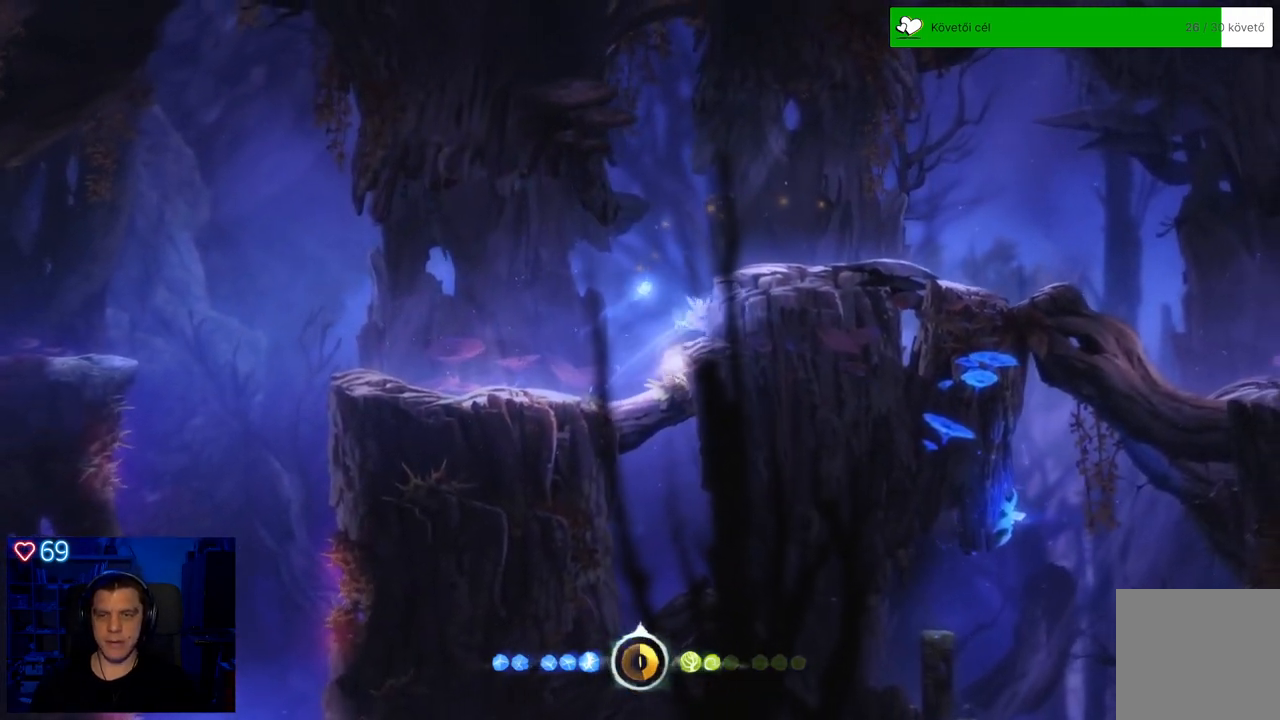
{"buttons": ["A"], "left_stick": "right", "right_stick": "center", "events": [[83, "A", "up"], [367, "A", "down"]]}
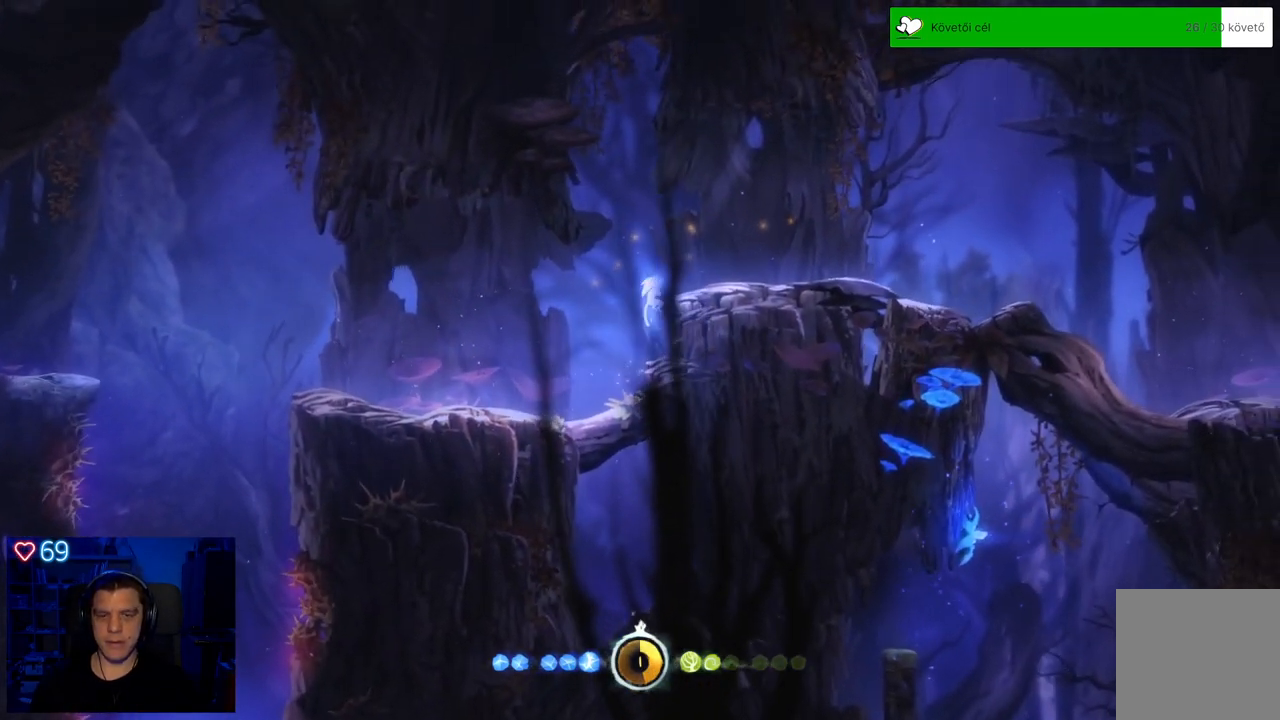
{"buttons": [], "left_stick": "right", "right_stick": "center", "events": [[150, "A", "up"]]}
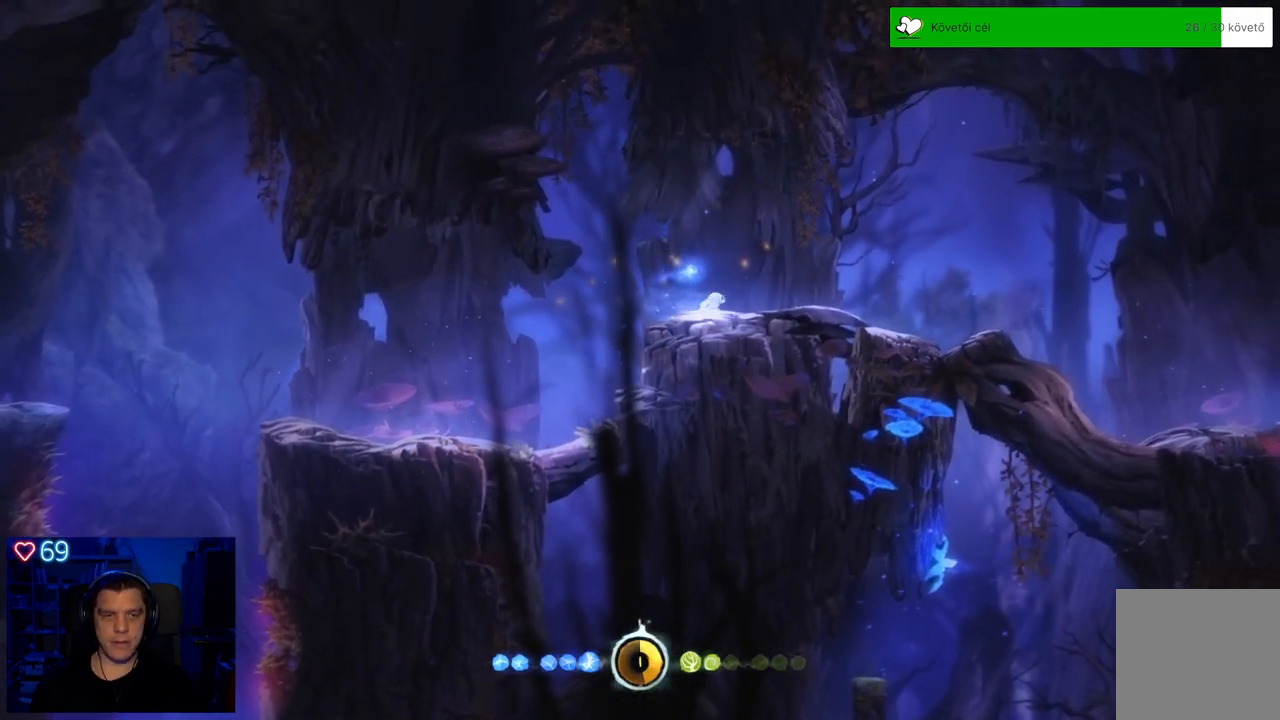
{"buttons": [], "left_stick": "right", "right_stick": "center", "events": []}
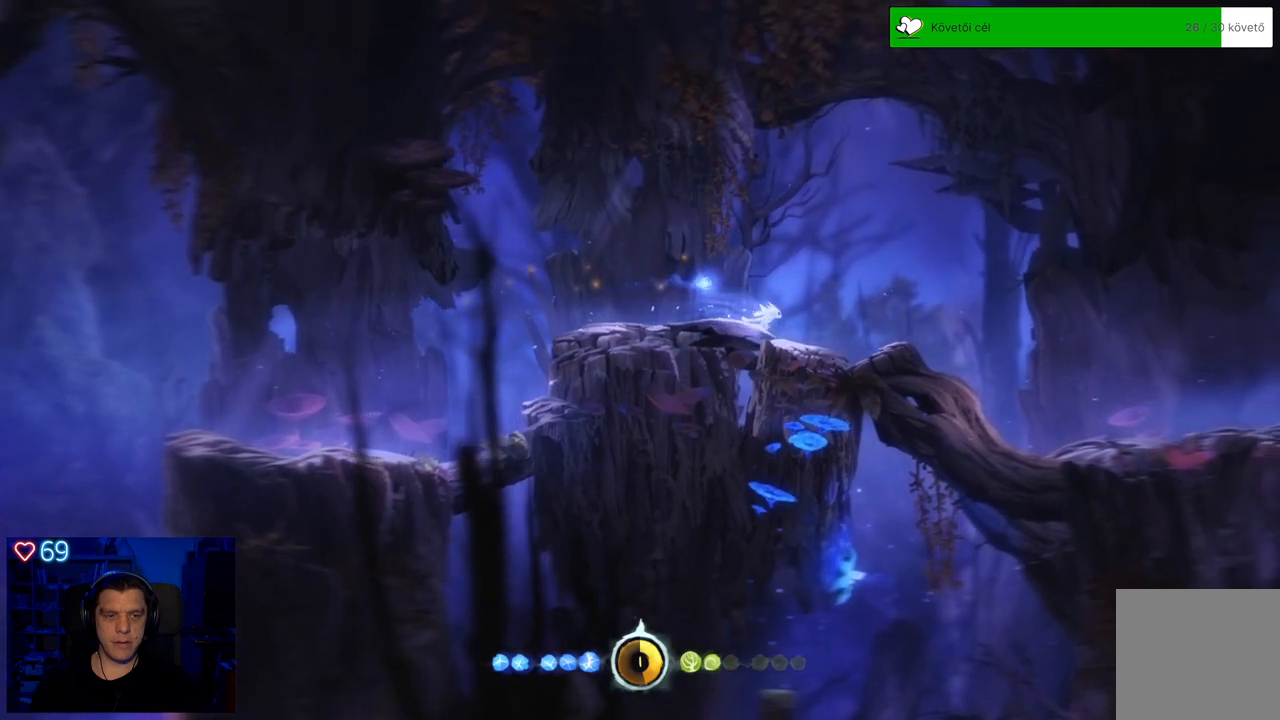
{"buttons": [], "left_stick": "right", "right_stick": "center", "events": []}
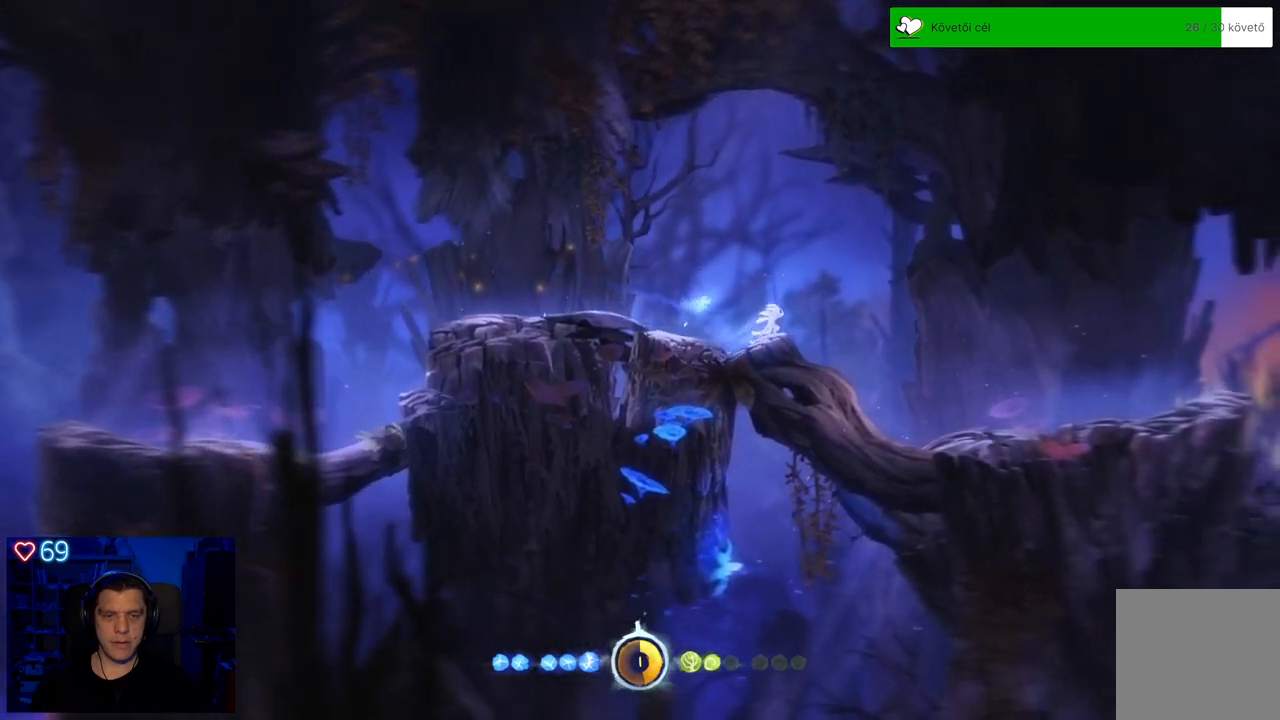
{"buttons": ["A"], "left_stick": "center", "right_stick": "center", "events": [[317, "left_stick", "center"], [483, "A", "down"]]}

━━━

#### THE TASK
Should any entry above carry a picture, omit it and repeat everything else word for word.

#### OUTPUT
{"buttons": ["A"], "left_stick": "right", "right_stick": "center", "events": [[83, "A", "up"], [367, "A", "down"]]}
{"buttons": [], "left_stick": "right", "right_stick": "center", "events": [[150, "A", "up"]]}
{"buttons": [], "left_stick": "right", "right_stick": "center", "events": []}
{"buttons": [], "left_stick": "right", "right_stick": "center", "events": []}
{"buttons": ["A"], "left_stick": "center", "right_stick": "center", "events": [[317, "left_stick", "center"], [483, "A", "down"]]}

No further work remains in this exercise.